Activity:
Include in the output the line containing "left shoulder: (1169, 488)" and each subsequent line of the records, through the end, transcribed exactly. Add nothing else.

Exercise inputs:
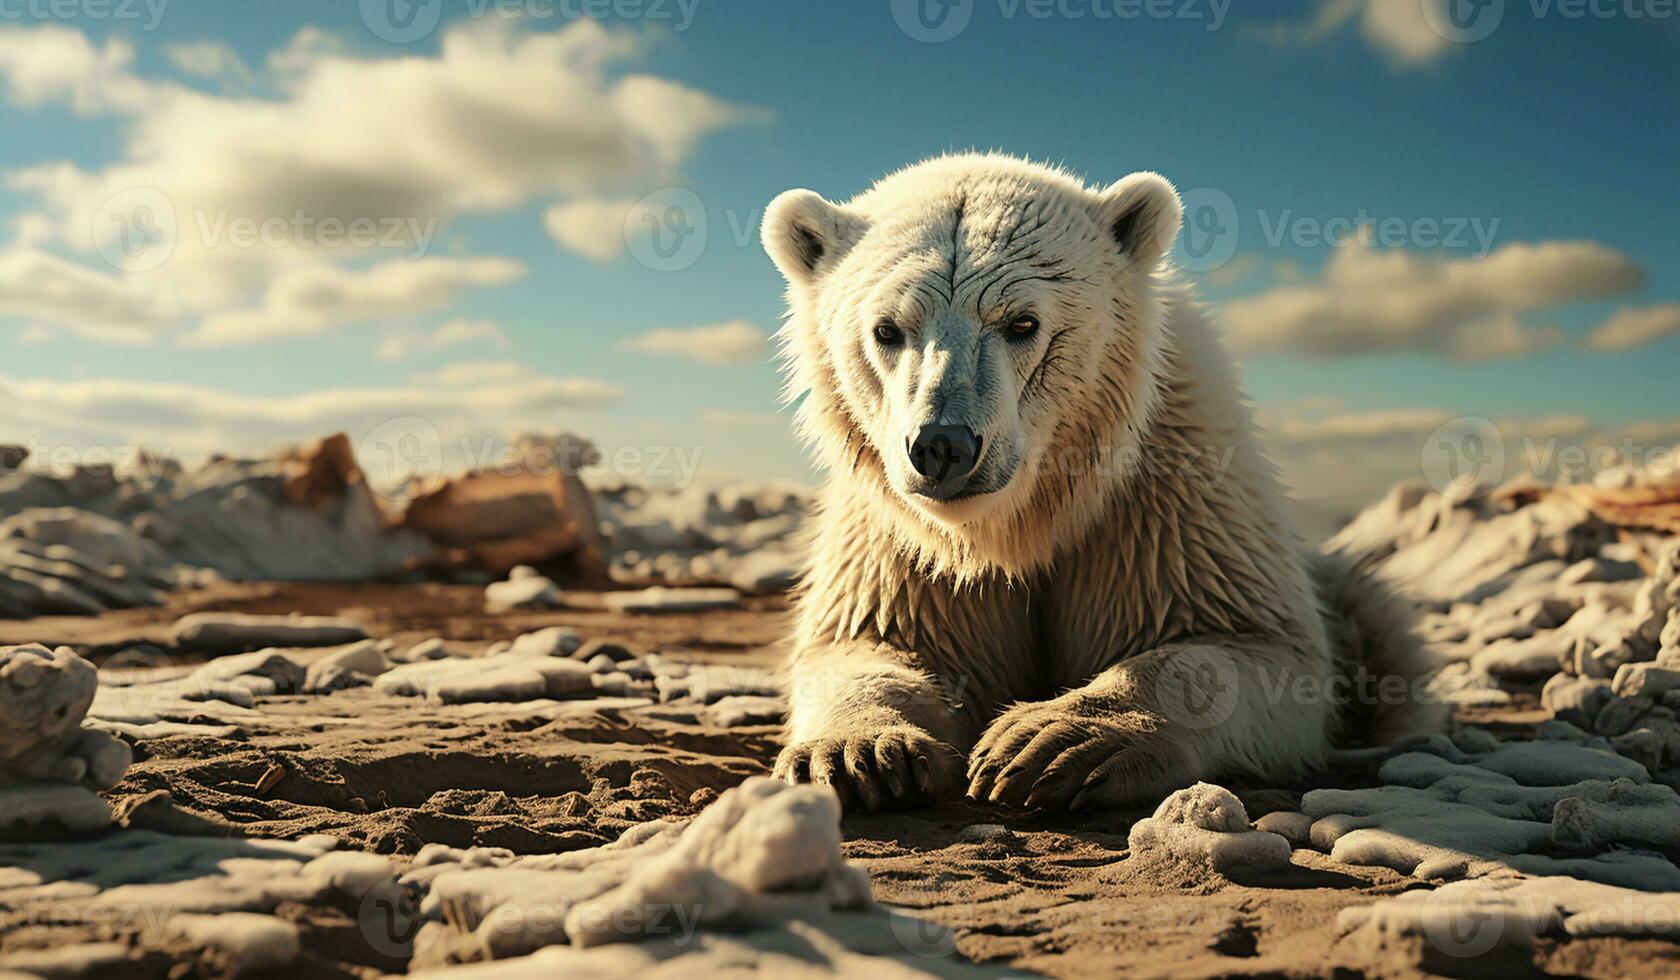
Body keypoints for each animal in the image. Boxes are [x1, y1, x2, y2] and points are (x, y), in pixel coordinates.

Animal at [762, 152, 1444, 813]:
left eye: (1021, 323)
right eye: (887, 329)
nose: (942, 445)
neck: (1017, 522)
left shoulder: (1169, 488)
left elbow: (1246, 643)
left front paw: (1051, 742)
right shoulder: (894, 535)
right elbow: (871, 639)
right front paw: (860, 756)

Task answer:
left shoulder: (1169, 488)
left elbow: (1246, 643)
left front paw: (1051, 742)
right shoulder: (894, 535)
right elbow: (871, 639)
right front paw: (860, 756)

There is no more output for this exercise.